Imagine! When children have higher co-pays, they tend to not get adequate treatment for their asthma.
Trudy Lieberman of the Columbia Journalism Review has been doing great work on untangling the intentions of the Very Serious People toward our social safety net. This time, she deciphers Obama's State of the Union message for his intentions toward Medicare cuts -- the so-called "modest reforms" he mentioned:
The president’s State of the Union message may have sort of resolved the question: “Will he or won’t he touch Medicare? The answer: he probably will, a conclusion based on his cryptically grand rhetoric. The president called for those who care deeply about Medicare to “embrace the need for modest reforms—otherwise our retirement programs will crowd out the investments we need for our children.” Vague enough!
Next came some “specifics.” Obama said he was prepared to enact reforms that will achieve the same amount of healthcare savings by the beginning of the next decade as those proposed by the Simpson-Bowles commission. The Simpson and Bowles reference probably flew over many heads. Three years ago, the president appointed the commission to recommend steps for reducing the deficit. It was chaired by the former Wyoming senator, Alan Simpson, and the former Clinton chief of staff, Erskine Bowles, and composed of Democrats and Republicans. They could not agree on final recommendations, but issued a report anyway. It’s time to dust it off.
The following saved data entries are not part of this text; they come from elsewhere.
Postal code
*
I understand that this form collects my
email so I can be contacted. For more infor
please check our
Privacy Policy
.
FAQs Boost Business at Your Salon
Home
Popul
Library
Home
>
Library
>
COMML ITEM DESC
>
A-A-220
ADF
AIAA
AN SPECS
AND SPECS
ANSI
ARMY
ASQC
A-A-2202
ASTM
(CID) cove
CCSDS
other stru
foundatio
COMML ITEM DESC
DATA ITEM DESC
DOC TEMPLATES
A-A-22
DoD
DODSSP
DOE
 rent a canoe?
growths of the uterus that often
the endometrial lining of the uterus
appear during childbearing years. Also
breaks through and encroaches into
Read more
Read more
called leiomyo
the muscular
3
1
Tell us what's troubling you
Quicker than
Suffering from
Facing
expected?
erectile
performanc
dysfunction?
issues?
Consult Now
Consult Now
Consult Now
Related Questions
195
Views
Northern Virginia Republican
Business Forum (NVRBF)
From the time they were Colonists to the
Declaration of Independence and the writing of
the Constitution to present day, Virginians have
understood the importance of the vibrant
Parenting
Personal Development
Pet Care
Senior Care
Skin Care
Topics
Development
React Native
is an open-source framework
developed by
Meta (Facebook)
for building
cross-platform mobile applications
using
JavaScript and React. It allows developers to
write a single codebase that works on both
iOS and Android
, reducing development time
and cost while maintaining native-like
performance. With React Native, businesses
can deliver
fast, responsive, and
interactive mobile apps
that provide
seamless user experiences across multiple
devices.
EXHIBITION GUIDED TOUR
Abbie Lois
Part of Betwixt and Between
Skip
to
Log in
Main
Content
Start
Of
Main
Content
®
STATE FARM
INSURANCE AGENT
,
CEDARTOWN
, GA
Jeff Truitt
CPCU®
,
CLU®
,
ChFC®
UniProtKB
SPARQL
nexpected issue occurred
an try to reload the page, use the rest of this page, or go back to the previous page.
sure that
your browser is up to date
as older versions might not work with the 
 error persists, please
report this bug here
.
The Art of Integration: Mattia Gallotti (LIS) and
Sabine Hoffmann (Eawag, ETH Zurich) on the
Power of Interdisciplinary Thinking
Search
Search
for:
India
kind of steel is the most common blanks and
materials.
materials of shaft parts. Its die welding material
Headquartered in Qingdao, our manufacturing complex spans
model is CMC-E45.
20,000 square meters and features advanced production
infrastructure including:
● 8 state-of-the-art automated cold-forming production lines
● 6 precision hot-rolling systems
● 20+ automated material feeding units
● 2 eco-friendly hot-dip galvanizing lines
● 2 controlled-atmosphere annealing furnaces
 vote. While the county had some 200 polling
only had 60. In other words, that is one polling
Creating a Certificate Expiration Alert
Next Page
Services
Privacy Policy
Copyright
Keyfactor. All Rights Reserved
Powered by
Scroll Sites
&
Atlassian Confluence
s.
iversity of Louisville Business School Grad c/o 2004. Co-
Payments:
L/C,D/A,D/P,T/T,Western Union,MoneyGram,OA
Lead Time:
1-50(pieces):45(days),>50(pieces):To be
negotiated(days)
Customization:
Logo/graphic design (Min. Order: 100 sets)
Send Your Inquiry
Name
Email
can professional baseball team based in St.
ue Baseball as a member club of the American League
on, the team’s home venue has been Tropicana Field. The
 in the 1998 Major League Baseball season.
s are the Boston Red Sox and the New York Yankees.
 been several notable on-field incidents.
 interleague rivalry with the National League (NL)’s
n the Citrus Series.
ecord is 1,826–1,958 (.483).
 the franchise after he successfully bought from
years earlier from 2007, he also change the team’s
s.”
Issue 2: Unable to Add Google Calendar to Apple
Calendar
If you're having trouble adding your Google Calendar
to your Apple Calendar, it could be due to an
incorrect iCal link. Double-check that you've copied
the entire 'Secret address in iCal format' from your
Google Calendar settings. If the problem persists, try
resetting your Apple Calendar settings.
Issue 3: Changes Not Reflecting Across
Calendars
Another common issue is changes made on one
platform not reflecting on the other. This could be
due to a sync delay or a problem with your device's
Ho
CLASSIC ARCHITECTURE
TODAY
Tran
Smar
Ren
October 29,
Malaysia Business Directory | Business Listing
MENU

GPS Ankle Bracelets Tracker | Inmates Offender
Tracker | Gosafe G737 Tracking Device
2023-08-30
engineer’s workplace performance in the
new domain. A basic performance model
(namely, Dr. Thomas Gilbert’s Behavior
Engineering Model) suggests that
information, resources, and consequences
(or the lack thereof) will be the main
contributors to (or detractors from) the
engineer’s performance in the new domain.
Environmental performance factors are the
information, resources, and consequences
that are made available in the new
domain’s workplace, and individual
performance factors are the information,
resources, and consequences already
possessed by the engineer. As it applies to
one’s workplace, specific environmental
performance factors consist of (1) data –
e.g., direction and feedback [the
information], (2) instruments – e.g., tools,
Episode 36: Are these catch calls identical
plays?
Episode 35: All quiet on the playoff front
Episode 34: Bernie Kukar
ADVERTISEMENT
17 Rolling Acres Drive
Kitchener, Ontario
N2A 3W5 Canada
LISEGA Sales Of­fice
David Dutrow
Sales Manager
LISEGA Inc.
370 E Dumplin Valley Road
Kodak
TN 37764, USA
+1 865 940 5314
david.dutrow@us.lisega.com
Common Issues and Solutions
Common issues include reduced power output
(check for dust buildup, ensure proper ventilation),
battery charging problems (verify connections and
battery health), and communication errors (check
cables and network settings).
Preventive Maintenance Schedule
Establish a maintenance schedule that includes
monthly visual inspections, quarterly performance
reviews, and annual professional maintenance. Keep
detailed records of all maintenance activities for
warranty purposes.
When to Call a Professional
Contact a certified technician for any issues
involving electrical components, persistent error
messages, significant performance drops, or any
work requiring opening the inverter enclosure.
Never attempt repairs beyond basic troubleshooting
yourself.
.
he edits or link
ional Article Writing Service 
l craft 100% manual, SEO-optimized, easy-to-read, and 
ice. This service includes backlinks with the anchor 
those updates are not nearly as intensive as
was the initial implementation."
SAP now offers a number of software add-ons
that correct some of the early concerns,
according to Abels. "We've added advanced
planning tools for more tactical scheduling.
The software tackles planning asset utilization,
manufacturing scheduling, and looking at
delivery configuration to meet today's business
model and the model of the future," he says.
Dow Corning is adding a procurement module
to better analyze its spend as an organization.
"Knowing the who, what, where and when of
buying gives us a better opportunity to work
The Simpson-Bowles plan called for a global budget for all federal government healthcare spending, and for limiting healthcare outlays to the rate of GDP growth plus one percent. And it laid out several changes to Medicare, with price tags for each adding up to billions.
What’s significant is that the proposals shift some of the cost of care from the federal government to seniors, along the lines of the bill introduced by Tennessee Republican Sen. Bob Corker, which we parsed last week. Like Corker’s bill, Simpson-Bowles would require seniors to pay one $550 deductible instead of separate deductibles for various Medicare services. And like Corker, seniors would have to pay $7,500 of their expenses out-of-pocket.
As we wrote last week, that would be tough for millions of beneficiaries, considering that half of them have incomes of $24,000 or less.
Such a requirement for seniors would be a death sentence for many.